Deborah also for a time had her own show on Sirius/XM. It was on the Prime Country channel and she got to invite friends to sit down and talk with them for an hour and play music. It was an incredible experience, and she loved how it broadened her skills, before she moved on. For her 2011 release, "Hear Me Now", Deborah got to experience the best of all worlds, contributing in the songwriting, recording and production process. Allen wrote or co-wrote every song on the project, including the album‟s first single, “Anything Other Than Love.” Written with award-winning BMI songwriter of the year, Gary Burr, the track came together as a traditional, yet funky country shuffle, with Deborah‟s trademark vocals as vibrant as ever.

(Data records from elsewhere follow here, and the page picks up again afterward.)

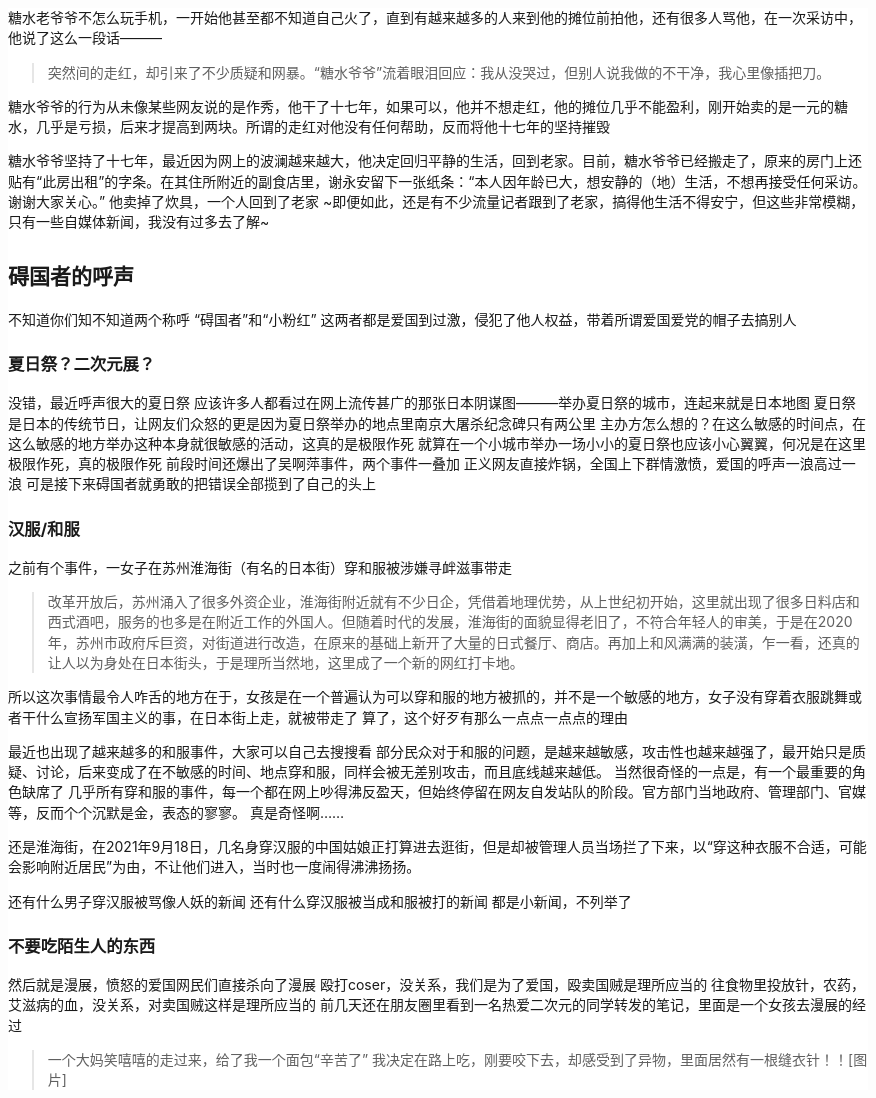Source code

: 糖水老爷爷不怎么玩手机，一开始他甚至都不知道自己火了，直到有越来越多的人来到他的摊位前拍他，还有很多人骂他，在一次采访中，他说了这么一段话———

>突然间的走红，却引来了不少质疑和网暴。“糖水爷爷”流着眼泪回应：我从没哭过，但别人说我做的不干净，我心里像插把刀。

糖水爷爷的行为从未像某些网友说的是作秀，他干了十七年，如果可以，他并不想走红，他的摊位几乎不能盈利，刚开始卖的是一元的糖水，几乎是亏损，后来才提高到两块。所谓的走红对他没有任何帮助，反而将他十七年的坚持摧毁

糖水爷爷坚持了十七年，最近因为网上的波澜越来越大，他决定回归平静的生活，回到老家。目前，糖水爷爷已经搬走了，原来的房门上还贴有“此房出租”的字条。在其住所附近的副食店里，谢永安留下一张纸条：“本人因年龄已大，想安静的（地）生活，不想再接受任何采访。谢谢大家关心。”
他卖掉了炊具，一个人回到了老家
~即便如此，还是有不少流量记者跟到了老家，搞得他生活不得安宁，但这些非常模糊，只有一些自媒体新闻，我没有过多去了解~

## 碍国者的呼声
不知道你们知不知道两个称呼
“碍国者”和“小粉红”
这两者都是爱国到过激，侵犯了他人权益，带着所谓爱国爱党的帽子去搞别人

### 夏日祭？二次元展？
没错，最近呼声很大的夏日祭
应该许多人都看过在网上流传甚广的那张日本阴谋图———举办夏日祭的城市，连起来就是日本地图
夏日祭是日本的传统节日，让网友们众怒的更是因为夏日祭举办的地点里南京大屠杀纪念碑只有两公里
主办方怎么想的？在这么敏感的时间点，在这么敏感的地方举办这种本身就很敏感的活动，这真的是极限作死
就算在一个小城市举办一场小小的夏日祭也应该小心翼翼，何况是在这里
极限作死，真的极限作死
前段时间还爆出了吴啊萍事件，两个事件一叠加
正义网友直接炸锅，全国上下群情激愤，爱国的呼声一浪高过一浪
可是接下来碍国者就勇敢的把错误全部揽到了自己的头上

### 汉服/和服
之前有个事件，一女子在苏州淮海街（有名的日本街）穿和服被涉嫌寻衅滋事带走

>改革开放后，苏州涌入了很多外资企业，淮海街附近就有不少日企，凭借着地理优势，从上世纪初开始，这里就出现了很多日料店和西式酒吧，服务的也多是在附近工作的外国人。但随着时代的发展，淮海街的面貌显得老旧了，不符合年轻人的审美，于是在2020年，苏州市政府斥巨资，对街道进行改造，在原来的基础上新开了大量的日式餐厅、商店。再加上和风满满的装潢，乍一看，还真的让人以为身处在日本街头，于是理所当然地，这里成了一个新的网红打卡地。

所以这次事情最令人咋舌的地方在于，女孩是在一个普遍认为可以穿和服的地方被抓的，并不是一个敏感的地方，女子没有穿着衣服跳舞或者干什么宣扬军国主义的事，在日本街上走，就被带走了
算了，这个好歹有那么一点点一点点的理由

最近也出现了越来越多的和服事件，大家可以自己去搜搜看
部分民众对于和服的问题，是越来越敏感，攻击性也越来越强了，最开始只是质疑、讨论，后来变成了在不敏感的时间、地点穿和服，同样会被无差别攻击，而且底线越来越低。
当然很奇怪的一点是，有一个最重要的角色缺席了
几乎所有穿和服的事件，每一个都在网上吵得沸反盈天，但始终停留在网友自发站队的阶段。官方部门当地政府、管理部门、官媒等，反而个个沉默是金，表态的寥寥。
真是奇怪啊……

还是淮海街，在2021年9月18日，几名身穿汉服的中国姑娘正打算进去逛街，但是却被管理人员当场拦了下来，以“穿这种衣服不合适，可能会影响附近居民”为由，不让他们进入，当时也一度闹得沸沸扬扬。

还有什么男子穿汉服被骂像人妖的新闻
还有什么穿汉服被当成和服被打的新闻
都是小新闻，不列举了

### 不要吃陌生人的东西
然后就是漫展，愤怒的爱国网民们直接杀向了漫展
殴打coser，没关系，我们是为了爱国，殴卖国贼是理所应当的
往食物里投放针，农药，艾滋病的血，没关系，对卖国贼这样是理所应当的
前几天还在朋友圈里看到一名热爱二次元的同学转发的笔记，里面是一个女孩去漫展的经过
>一个大妈笑嘻嘻的走过来，给了我一个面包“辛苦了”
我决定在路上吃，刚要咬下去，却感受到了异物，里面居然有一根缝衣针！！[图片]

“Deborah is singing better than ever, which is saying a lot!” said Deborah‟s close friend, legendary CMA Hall of Fame songwriter Bobby Braddock, who produced three tracks on the album. “Anything Other Than Love‟ is one of the best Country singles in years. It just keeps rockin‟ my brain!” As expected, "Hear Me Now" drew from from the deep well of Deborah's Delta influences: Memphis Soul, Graceland Gospel, Delta Blues and of course, Nashville Country. As Deborah explains, "Hear Me Now" is an album that fit “somewhere between Memphis and Nashville.”
Deborah has been greatly involved with a special musical project for TAPS, the Tragedy Assistance Program for Survivors. Taps cares for survivors through peer-based emotional support, community-based care, casework assistance and a 24/7 National Military Survivor Helpline. "TAPS is there for the everlasting mourning and grief, for the days that take you to your knees."

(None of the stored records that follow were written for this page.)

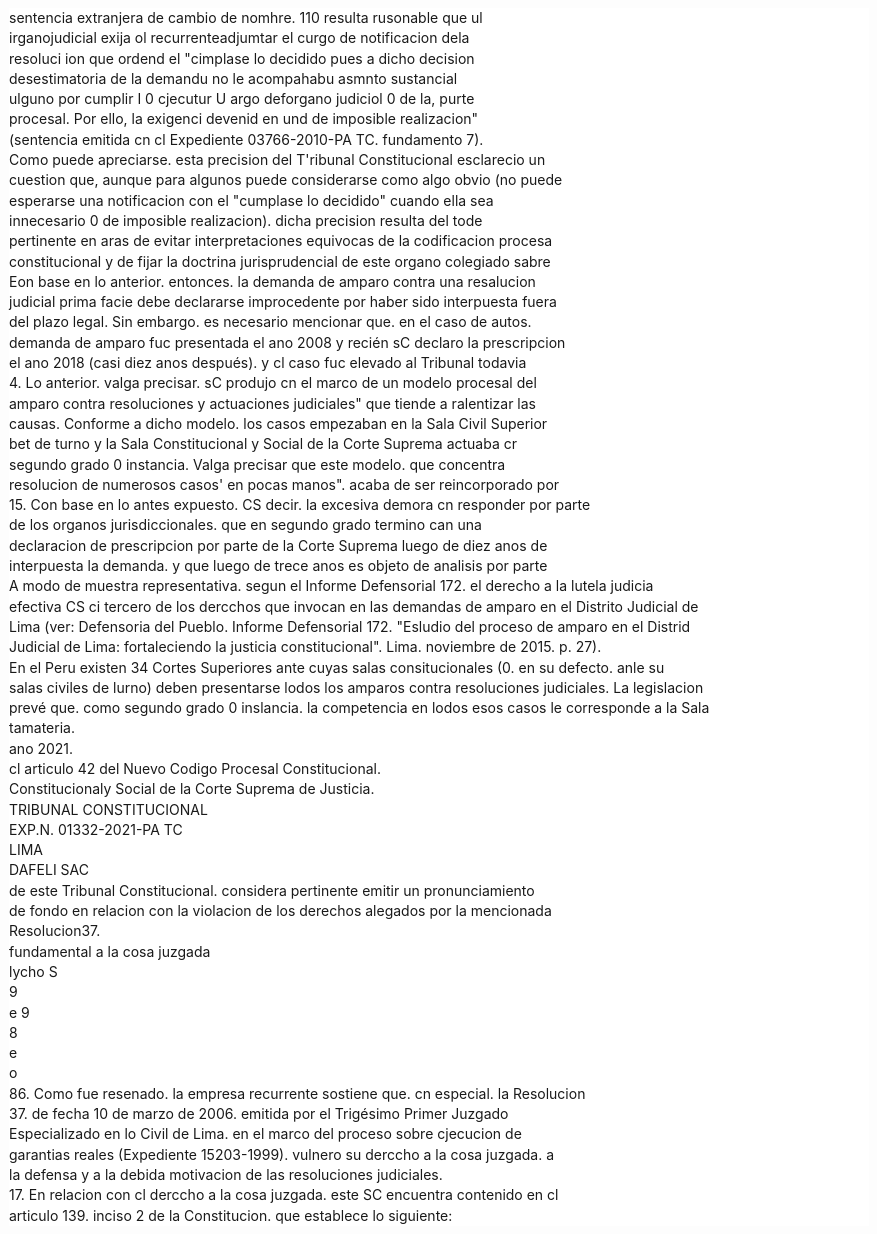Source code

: sentencia extranjera de cambio de nomhre. 110 resulta rusonable que ul  
irganojudicial exija ol recurrenteadjumtar el curgo de notificacion dela  
resoluci ion que ordend el "cimplase lo decidido pues a dicho decision  
desestimatoria de la demandu no le acompahabu asmnto sustancial  
ulguno por cumplir I 0 cjecutur U argo deforgano judiciol 0 de la, purte  
procesal. Por ello, la exigenci devenid en und de imposible realizacion"  
(sentencia emitida cn cl Expediente 03766-2010-PA TC. fundamento 7).  
Como puede apreciarse. esta precision del T'ribunal Constitucional esclarecio un  
cuestion que, aunque para algunos puede considerarse como algo obvio (no puede  
esperarse una notificacion con el "cumplase lo decidido" cuando ella sea  
innecesario 0 de imposible realizacion). dicha precision resulta del tode  
pertinente en aras de evitar interpretaciones equivocas de la codificacion procesa  
constitucional y de fijar la doctrina jurisprudencial de este organo colegiado sabre  
Eon base en lo anterior. entonces. la demanda de amparo contra una resalucion  
judicial prima facie debe declararse improcedente por haber sido interpuesta fuera  
del plazo legal. Sin embargo. es necesario mencionar que. en el caso de autos.  
demanda de amparo fuc presentada el ano 2008 y recién sC declaro la prescripcion  
el ano 2018 (casi diez anos después). y cl caso fuc elevado al Tribunal todavia  
4. Lo anterior. valga precisar. sC produjo cn el marco de un modelo procesal del  
amparo contra resoluciones y actuaciones judiciales" que tiende a ralentizar las  
causas. Conforme a dicho modelo. los casos empezaban en la Sala Civil Superior  
bet de turno y la Sala Constitucional y Social de la Corte Suprema actuaba cr  
segundo grado 0 instancia. Valga precisar que este modelo. que concentra  
resolucion de numerosos casos' en pocas manos". acaba de ser reincorporado por  
15. Con base en lo antes expuesto. CS decir. la excesiva demora cn responder por parte  
de los organos jurisdiccionales. que en segundo grado termino can una  
declaracion de prescripcion por parte de la Corte Suprema luego de diez anos de  
interpuesta la demanda. y que luego de trece anos es objeto de analisis por parte  
A modo de muestra representativa. segun el Informe Defensorial 172. el derecho a la lutela judicia  
efectiva CS ci tercero de los dercchos que invocan en las demandas de amparo en el Distrito Judicial de  
Lima (ver: Defensoria del Pueblo. Informe Defensorial 172. "Esludio del proceso de amparo en el Distrid  
Judicial de Lima: fortaleciendo la justicia constitucional". Lima. noviembre de 2015. p. 27).  
En el Peru existen 34 Cortes Superiores ante cuyas salas consitucionales (0. en su defecto. anle su  
salas civiles de lurno) deben presentarse lodos los amparos contra resoluciones judiciales. La legislacion  
prevé que. como segundo grado 0 inslancia. la competencia en lodos esos casos le corresponde a la Sala  
tamateria.  
ano 2021.  
cl articulo 42 del Nuevo Codigo Procesal Constitucional.  
Constitucionaly Social de la Corte Suprema de Justicia.  
TRIBUNAL CONSTITUCIONAL  
EXP.N. 01332-2021-PA TC  
LIMA  
DAFELI SAC  
de este Tribunal Constitucional. considera pertinente emitir un pronunciamiento  
de fondo en relacion con la violacion de los derechos alegados por la mencionada  
Resolucion37.  
fundamental a la cosa juzgada  
lycho S  
9  
e 9  
8  
e  
o  
86. Como fue resenado. la empresa recurrente sostiene que. cn especial. la Resolucion  
37. de fecha 10 de marzo de 2006. emitida por el Trigésimo Primer Juzgado  
Especializado en lo Civil de Lima. en el marco del proceso sobre cjecucion de  
garantias reales (Expediente 15203-1999). vulnero su derccho a la cosa juzgada. a  
la defensa y a la debida motivacion de las resoluciones judiciales.  
17. En relacion con cl derccho a la cosa juzgada. este SC encuentra contenido en cl  
articulo 139. inciso 2 de la Constitucion. que establece lo siguiente:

This Memorial Day, stories of love and honor will came to life with the release of the music album, 'Love Lives On". Through heartfelt lyrics co-written, each song was written through collaboration with Nashville songwriters, including Deborah and 10 TAPS families. Personal stories of their loved ones honor all those who have served and sacrificed and preserves their legacy. The title track was inspired by Bonnie Carroll’s (founder, President and CEO) own story and the phrase she had inscribed on her husband Tom’s headstone. Deborah was honored to work as a contributing songwriter with Preston's family on a song “Press On Preston,” included in this moving memorable tribute album.
Celebrating her 40th anniversary as a music performer and hit songwriter, Allen is also re-releasing her catalog for streaming and download, furnishing one new EP every month. Each volume will contain six songs, titled The Best You’ve Never Heard, with Volume 1 released.

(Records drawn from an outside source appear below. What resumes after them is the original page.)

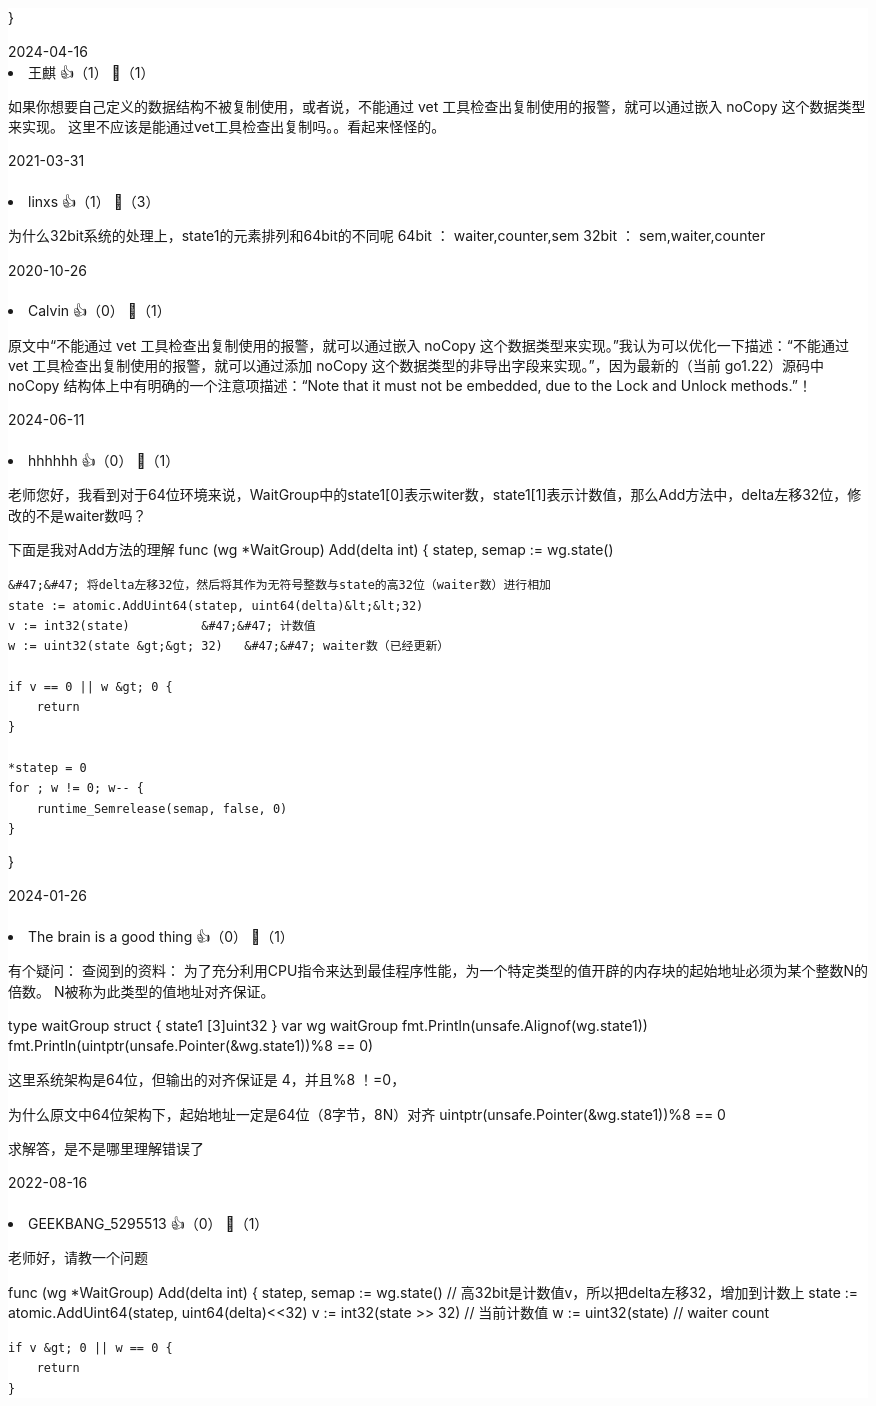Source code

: }</p>2024-04-16</li><br/><li><span>王麒</span> 👍（1） 💬（1）<p>如果你想要自己定义的数据结构不被复制使用，或者说，不能通过 vet 工具检查出复制使用的报警，就可以通过嵌入 noCopy 这个数据类型来实现。
这里不应该是能通过vet工具检查出复制吗。。看起来怪怪的。</p>2021-03-31</li><br/><li><span>linxs</span> 👍（1） 💬（3）<p>为什么32bit系统的处理上，state1的元素排列和64bit的不同呢
64bit ： waiter,counter,sem
32bit ： sem,waiter,counter</p>2020-10-26</li><br/><li><span>Calvin</span> 👍（0） 💬（1）<p>原文中“不能通过 vet 工具检查出复制使用的报警，就可以通过嵌入 noCopy 这个数据类型来实现。”我认为可以优化一下描述：“不能通过 vet 工具检查出复制使用的报警，就可以通过添加 noCopy 这个数据类型的非导出字段来实现。”，因为最新的（当前 go1.22）源码中 noCopy 结构体上中有明确的一个注意项描述：“Note that it must not be embedded, due to the Lock and Unlock methods.”！</p>2024-06-11</li><br/><li><span>hhhhhh</span> 👍（0） 💬（1）<p>老师您好，我看到对于64位环境来说，WaitGroup中的state1[0]表示witer数，state1[1]表示计数值，那么Add方法中，delta左移32位，修改的不是waiter数吗？

下面是我对Add方法的理解
func (wg *WaitGroup) Add(delta int) {
	statep, semap := wg.state()
	
    &#47;&#47; 将delta左移32位，然后将其作为无符号整数与state的高32位（waiter数）进行相加
	state := atomic.AddUint64(statep, uint64(delta)&lt;&lt;32)
	v := int32(state)          &#47;&#47; 计数值
	w := uint32(state &gt;&gt; 32)   &#47;&#47; waiter数（已经更新）
	
    if v == 0 || w &gt; 0 {
		return
	}
	
	*statep = 0
	for ; w != 0; w-- {
		runtime_Semrelease(semap, false, 0)
	}
}</p>2024-01-26</li><br/><li><span>The brain is a good thing</span> 👍（0） 💬（1）<p>有个疑问：
查阅到的资料：
为了充分利用CPU指令来达到最佳程序性能，为一个特定类型的值开辟的内存块的起始地址必须为某个整数N的倍数。 N被称为此类型的值地址对齐保证。  

type waitGroup struct {
		state1 [3]uint32
}
	var wg waitGroup
	fmt.Println(unsafe.Alignof(wg.state1))
	fmt.Println(uintptr(unsafe.Pointer(&amp;wg.state1))%8 == 0)

这里系统架构是64位，但输出的对齐保证是 4，并且%8 ！=0，

为什么原文中64位架构下，起始地址一定是64位（8字节，8N）对齐
uintptr(unsafe.Pointer(&amp;wg.state1))%8 == 0

求解答，是不是哪里理解错误了</p>2022-08-16</li><br/><li><span>GEEKBANG_5295513</span> 👍（0） 💬（1）<p>老师好，请教一个问题

func (wg *WaitGroup) Add(delta int) {
    statep, semap := wg.state()
    &#47;&#47; 高32bit是计数值v，所以把delta左移32，增加到计数上
    state := atomic.AddUint64(statep, uint64(delta)&lt;&lt;32)
    v := int32(state &gt;&gt; 32) &#47;&#47; 当前计数值
    w := uint32(state) &#47;&#47; waiter count

    if v &gt; 0 || w == 0 {
        return
    }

This charismatic artist, Deborah Allen has toured the world numerous times and continues today to deliver engaging performances that incorporate all of her inimitable sense of theater, showmanship and energy.
Throughout her phenomenal journey of hits and accomplishments in every facet of her career, Deborah Allen remains true to her vision.
From her discovery by Roy Orbison, to her friendship with Shel Silverstein, her work TAPAS and her current release, "Best you Never Heard, Volume 1", Deborah creates art entirely on her own terms. With a distinguished career built on success after success as a performer, songwriter and producer, the dynamic Delta singer from Memphis, Tennessee, has no plans of slowing down anytime soon. That‟s simply not Deborah Allen‟s style.